# PASSAGE SHOWN
*** Block opens ***
After receiving the action command, the circuit breaker operating mechanism must be accurate and reliable, and the action time and the closing speed meet the nominal technical specifications of the circuit breaker.
It is easier to open and close the circuit breaker contacts when the grid is operating normally. However, when the circuit with pre-short-circuit fault is closed, the circuit breaker may not be in place due to excessive electric power, which may cause serious burns to the contact. Therefore, the operating mechanism must have sufficient operation work to overcome the electric power. In order to enable the circuit breaker to complete the closing task quickly and reliably.
Due to the short duration of the closing command during the closing process, and the operating force of the operating mechanism is only provided within a short period of time, there must be a portion of the operating mechanism that is kept closed to ensure that the closing command and operating force disappear. After that, the circuit breaker remains in the closed position.
*** Block closes ***
# MATERIAL PROVIDED
*** Block opens ***
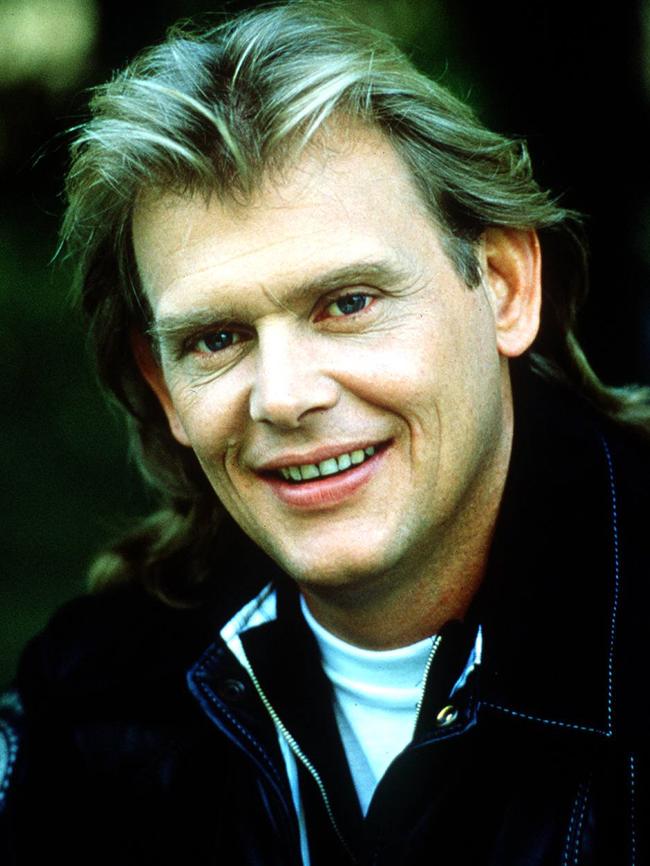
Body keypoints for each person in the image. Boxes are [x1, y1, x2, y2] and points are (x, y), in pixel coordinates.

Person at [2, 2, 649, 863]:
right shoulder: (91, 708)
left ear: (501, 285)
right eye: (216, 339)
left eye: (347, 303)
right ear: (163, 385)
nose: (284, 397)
*** Block closes ***
*** Block opens ***
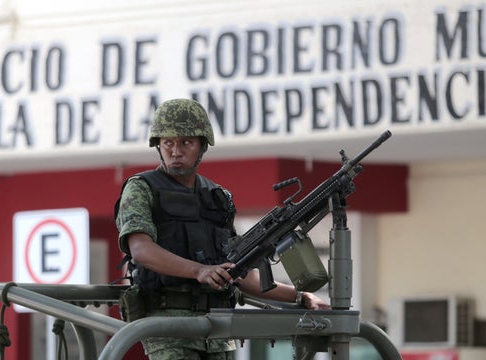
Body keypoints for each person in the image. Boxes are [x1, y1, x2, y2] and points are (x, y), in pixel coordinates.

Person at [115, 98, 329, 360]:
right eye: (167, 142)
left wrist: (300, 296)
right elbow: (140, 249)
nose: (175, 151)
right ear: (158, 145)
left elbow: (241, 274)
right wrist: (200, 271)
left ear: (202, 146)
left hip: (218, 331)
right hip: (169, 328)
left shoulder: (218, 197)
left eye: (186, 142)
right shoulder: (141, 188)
*** Block closes ***
# EXERCISES TO COMPLETE
A – Copy out the circuit breaker passage starting with "After receiving the" and going on through "the circuit breaker.", renaming "operating mechanism" as "actuating mechanism".
B – Extend the passage on circuit breaker operating mechanisms with what would come next after its final sentence.
The material comes from a different source than the circuit breaker text.

# ANSWERS IN ORDER
A –
After receiving the action command, the circuit breaker actuating mechanism must be accurate and reliable, and the action time and the closing speed meet the nominal technical specifications of the circuit breaker.

B –
When the circuit breaker is closed with a faulty circuit, the circuit breaker will automatically open. If the closing command has not been released at this time, the circuit breaker will be closed again after opening, and then it will open again. In this way, the circuit breaker may close and break the short circuit fault multiple times. This phenomenon is called "Jumping". When the phenomenon of "Jumping" Occurs, the circuit breaker auxiliary contacts are severely burned. Therefore, the circuit breaker must have an anti-jump function, generally in both mechanical and electrical ways.
The opening and closing speed of the circuit breaker contacts is very fast. When the splitting and closing operations are performed, the high-speed moving contact should be stopped smoothly to reduce the damage of the huge impact force during braking. It is necessary to install a buffer device on the operating mechanism.